## [DIRECTIONS]
Using the commentary on Anselm below, explain in one to three sentences why tomorrow's sunrise is called necessary by two necessities, while tomorrow's rebellion is necessary only by subsequent necessity.

## [EXTRACT]
== Segment start ==

READ subsection 3, to the end of the second paragraph (186.17).
Comments:
In the first two subsections Anselm had made the point that the causal necessity of an event does not follow from the "subsequent" necessity of some statement or inference. This is a logical point (that something does not follow), which leaves open the question whether anything or everything does in fact happen by causal necessity. Here he says that some future events are causally necessary and others are not. Tomorrow's rebellion is not (since people have choice), tomorrow's sunrise is.
The passage from "Therefore if of an event..." (185.25) to the end of the paragraph I would translate somewhat differently: "If I say with necessity of something that is going to happen that it is going to happen -- in this way, 'The rebellion that is going to happen tomorrow is necessarily going to happen', or 'The sunrise that is going to happen tomorrow is necessarily going to happen' -- the rebellion, which will not happen from necessity [but from choice] is asserted to be going to happen only by subsequent necessity, because of what is going to happen it is asserted that it is going to happen (for if it is going to happen tomorrow, by necessity it is going to happen), but the sunrise is understood to be going to happen by two necessities, namely both by precedent [necessity] that makes the thing happen (for it will happen because it is [causally] necessary that it happen), and by subsequent, which does not compel anything to be, since it is going to happen by necessity precisely because it is going to happen." If it is true that the sun is going to rise tomorrow because of the rotation of the earth, then its rising is necessary both by necessity of logical inference (because if it is true that it will rise, then, necessarily, it will rise) and by causal necessity (because the earth's rotation will make it rise).

== Segment end ==

## [EXTRACTED MATERIAL]
== Segment start ==

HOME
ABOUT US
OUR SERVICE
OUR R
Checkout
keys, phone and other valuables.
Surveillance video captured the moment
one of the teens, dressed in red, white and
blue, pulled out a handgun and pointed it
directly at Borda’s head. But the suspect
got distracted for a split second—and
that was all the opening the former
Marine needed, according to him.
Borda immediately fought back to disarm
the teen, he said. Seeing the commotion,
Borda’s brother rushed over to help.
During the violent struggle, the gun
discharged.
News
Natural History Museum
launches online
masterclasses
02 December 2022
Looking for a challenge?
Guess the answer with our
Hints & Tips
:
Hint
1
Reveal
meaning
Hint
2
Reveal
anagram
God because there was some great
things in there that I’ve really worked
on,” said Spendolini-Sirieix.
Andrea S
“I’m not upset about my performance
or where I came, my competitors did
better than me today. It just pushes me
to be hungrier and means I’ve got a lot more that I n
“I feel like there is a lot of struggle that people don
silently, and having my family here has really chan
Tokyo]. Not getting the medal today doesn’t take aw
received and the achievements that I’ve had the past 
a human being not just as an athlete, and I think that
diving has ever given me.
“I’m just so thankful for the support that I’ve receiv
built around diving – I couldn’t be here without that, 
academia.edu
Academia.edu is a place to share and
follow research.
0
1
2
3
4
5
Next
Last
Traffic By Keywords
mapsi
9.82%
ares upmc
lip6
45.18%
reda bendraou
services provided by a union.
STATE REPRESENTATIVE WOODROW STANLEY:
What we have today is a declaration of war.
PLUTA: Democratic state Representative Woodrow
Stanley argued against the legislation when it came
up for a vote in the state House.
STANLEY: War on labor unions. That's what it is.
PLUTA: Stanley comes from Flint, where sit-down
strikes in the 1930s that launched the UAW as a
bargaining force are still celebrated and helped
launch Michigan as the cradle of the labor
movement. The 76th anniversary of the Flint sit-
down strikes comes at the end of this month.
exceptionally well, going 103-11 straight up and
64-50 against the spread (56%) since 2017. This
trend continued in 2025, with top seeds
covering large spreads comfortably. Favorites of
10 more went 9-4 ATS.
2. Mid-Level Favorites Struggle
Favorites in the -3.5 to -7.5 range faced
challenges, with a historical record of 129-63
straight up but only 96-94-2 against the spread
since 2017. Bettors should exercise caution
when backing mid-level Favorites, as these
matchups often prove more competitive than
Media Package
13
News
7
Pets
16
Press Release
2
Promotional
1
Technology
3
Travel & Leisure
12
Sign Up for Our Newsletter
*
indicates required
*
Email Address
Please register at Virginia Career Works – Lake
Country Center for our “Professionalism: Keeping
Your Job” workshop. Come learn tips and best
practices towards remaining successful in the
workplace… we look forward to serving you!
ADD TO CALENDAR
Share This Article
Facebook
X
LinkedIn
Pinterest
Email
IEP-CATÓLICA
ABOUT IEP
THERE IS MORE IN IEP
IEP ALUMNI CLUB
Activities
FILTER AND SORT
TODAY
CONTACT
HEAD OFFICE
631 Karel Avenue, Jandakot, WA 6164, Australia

== Segment end ==

## [TASK OUTPUT]
The rebellion is not causally necessary because people have choice. It is therefore necessary only in the subsequent sense: if it is going to happen, then it is necessarily going to happen. The sunrise is necessary in that same logical sense, and it is also causally necessary because the earth's rotation will make it rise.